- WORK INSTRUCTION
The records follow. Filter them to the lines that hold "size".

- MATERIAL PROVIDED

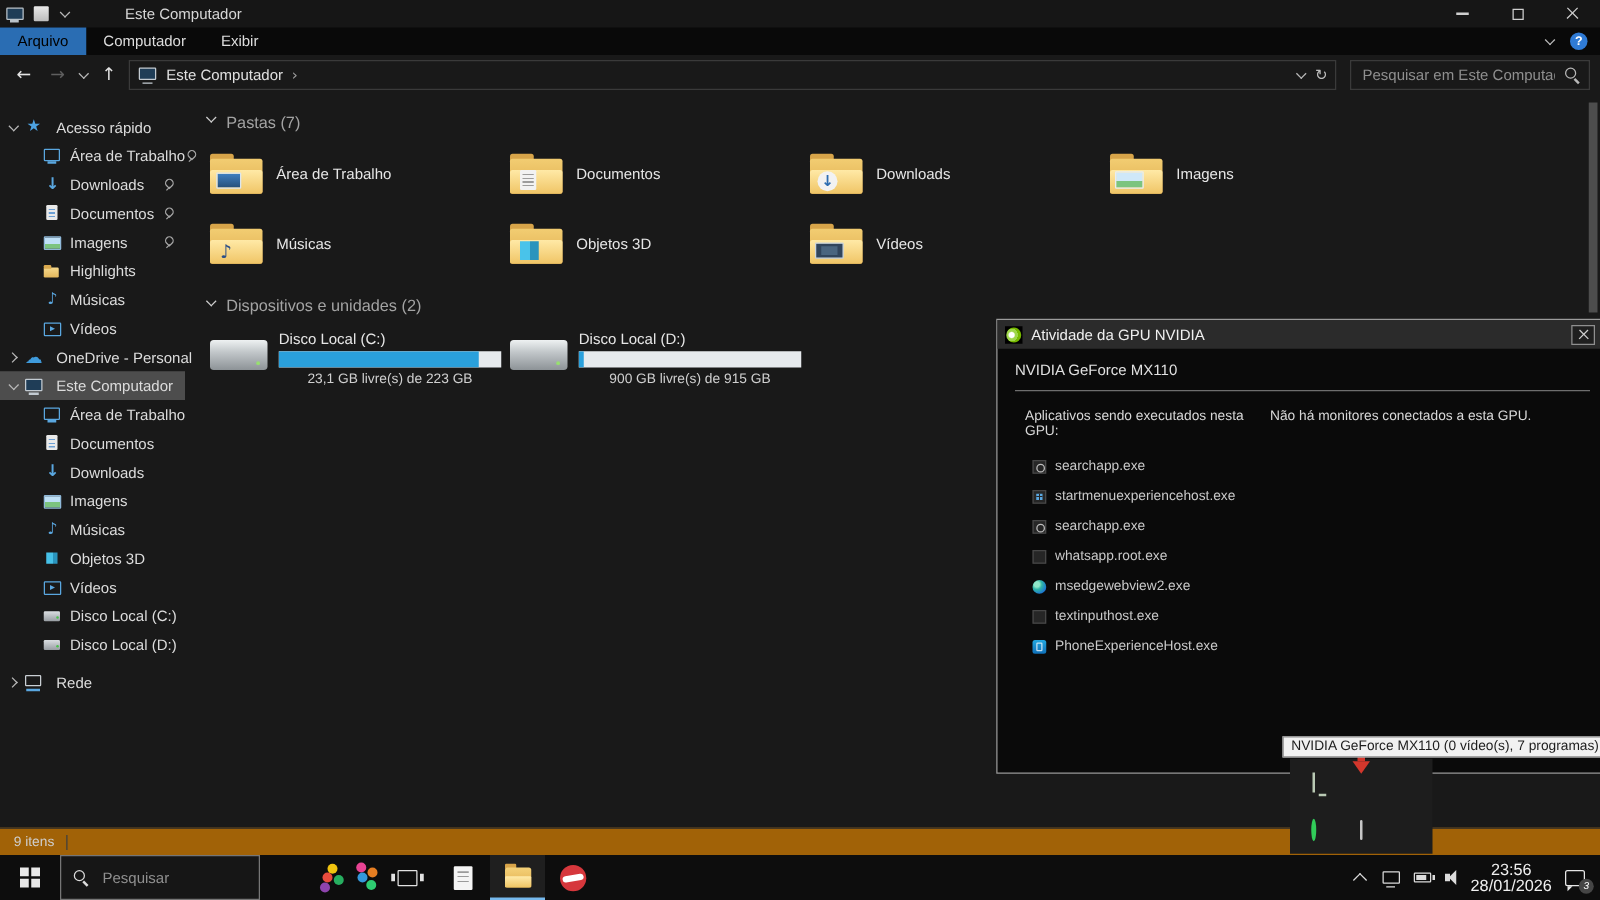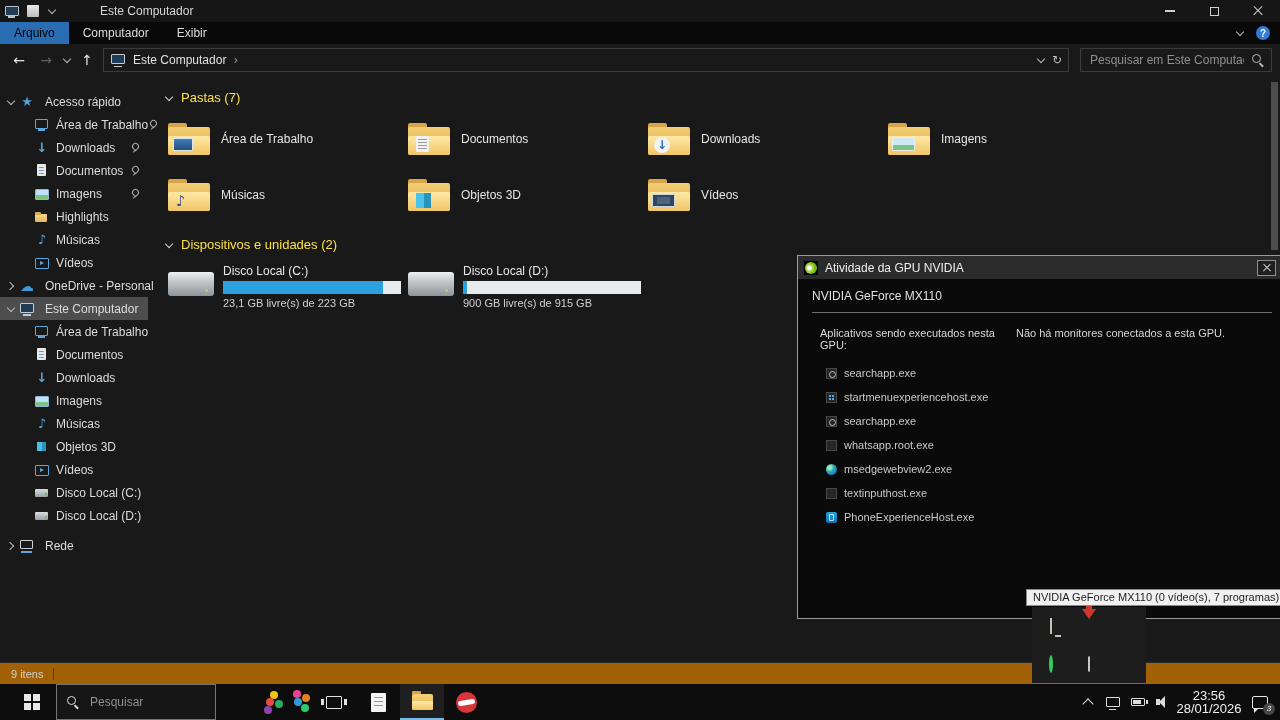--- a/index.html
+++ b/index.html
@@ -94,7 +94,7 @@
   .ic-network::after{content:"";position:absolute;left:2px;bottom:1px;width:11px;height:1.5px;background:#5aa7e0;}
 
   .content{flex:1;padding:10px 0 0 14px;position:relative;min-width:0;}
-  .sec-h{display:flex;align-items:center;gap:8px;color:#fde047;font-size:13px;margin:4px 0 12px 2px;}
+  .sec-h{display:flex;gap:8px;color:#a3a3a3;font-size:13px;margin:4px 0 12px 2px;}
   .sec-h .chev::before{border-color:#cfcfcf;}
   .tiles{display:grid;grid-template-columns:repeat(4,240px);row-gap:12px;margin:0 0 20px 6px;}
   .ftile{height:44px;display:flex;align-items:center;gap:11px;}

- WRITTEN ANSWER
-  .sec-h{display:flex;align-items:center;gap:8px;color:#fde047;font-size:13px;margin:4px 0 12px 2px;}
+  .sec-h{display:flex;gap:8px;color:#a3a3a3;font-size:13px;margin:4px 0 12px 2px;}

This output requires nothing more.